For these records, count the lines containing the word "scolaire" and respond with the number alone.

Records drawn from a dataset:
=== Begin Enclosure ===
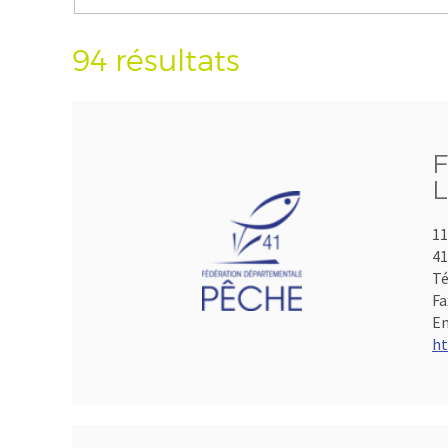
94 résultats
F
L
11
41
Té
Fa
Em
ht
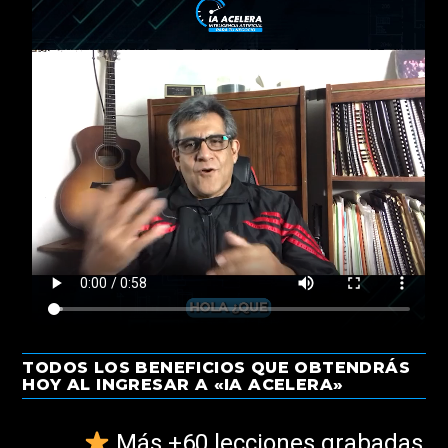
TODOS LOS BENEFICIOS QUE OBTENDRÁS
HOY AL INGRESAR A «IA ACELERA»
Más +60 lecciones grabadas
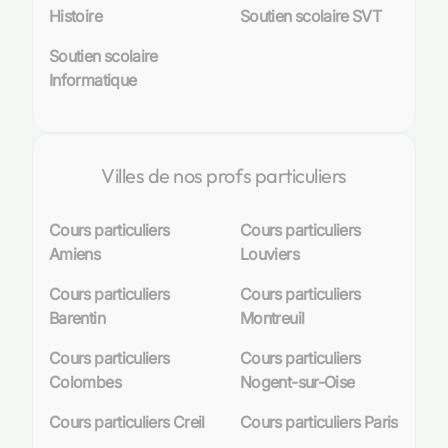
Histoire
Soutien scolaire SVT
Soutien scolaire
Informatique
Villes de nos profs particuliers
Cours particuliers
Cours particuliers
Amiens
Louviers
Cours particuliers
Cours particuliers
Barentin
Montreuil
Cours particuliers
Cours particuliers
Colombes
Nogent-sur-Oise
Cours particuliers Creil
Cours particuliers Paris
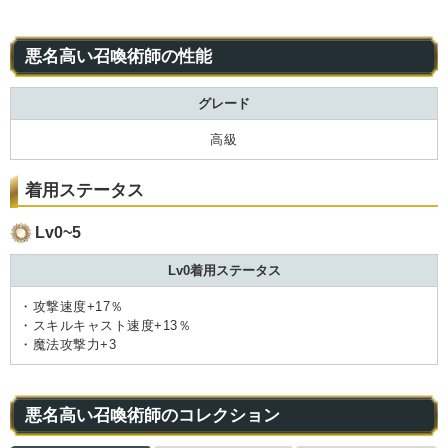
悪名高い召喚術師の性能
グレード
高級
着用ステータス
Lv0~5
Lv0着用ステータス
・攻撃速度+17％
・スキルキャスト速度+13％
・魔法攻撃力+3
悪名高い召喚術師のコレクション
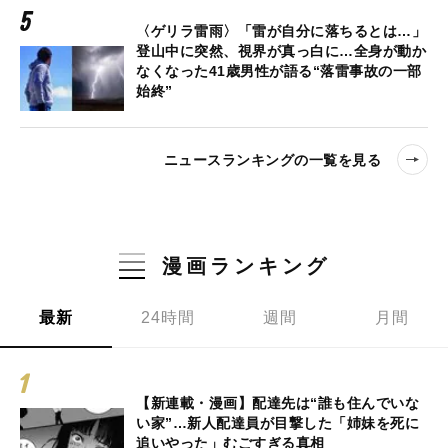
〈ゲリラ雷雨〉「雷が自分に落ちるとは…」
登山中に突然、視界が真っ白に…全身が動か
なくなった41歳男性が語る“落雷事故の一部
始終”
ニュースランキングの一覧を見る
漫画ランキング
最新
24時間
週間
月間
【新連載・漫画】配達先は“誰も住んでいな
い家”…新人配達員が目撃した「姉妹を死に
追いやった」むごすぎる真相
=== End Enclosure ===
§ Written answer
2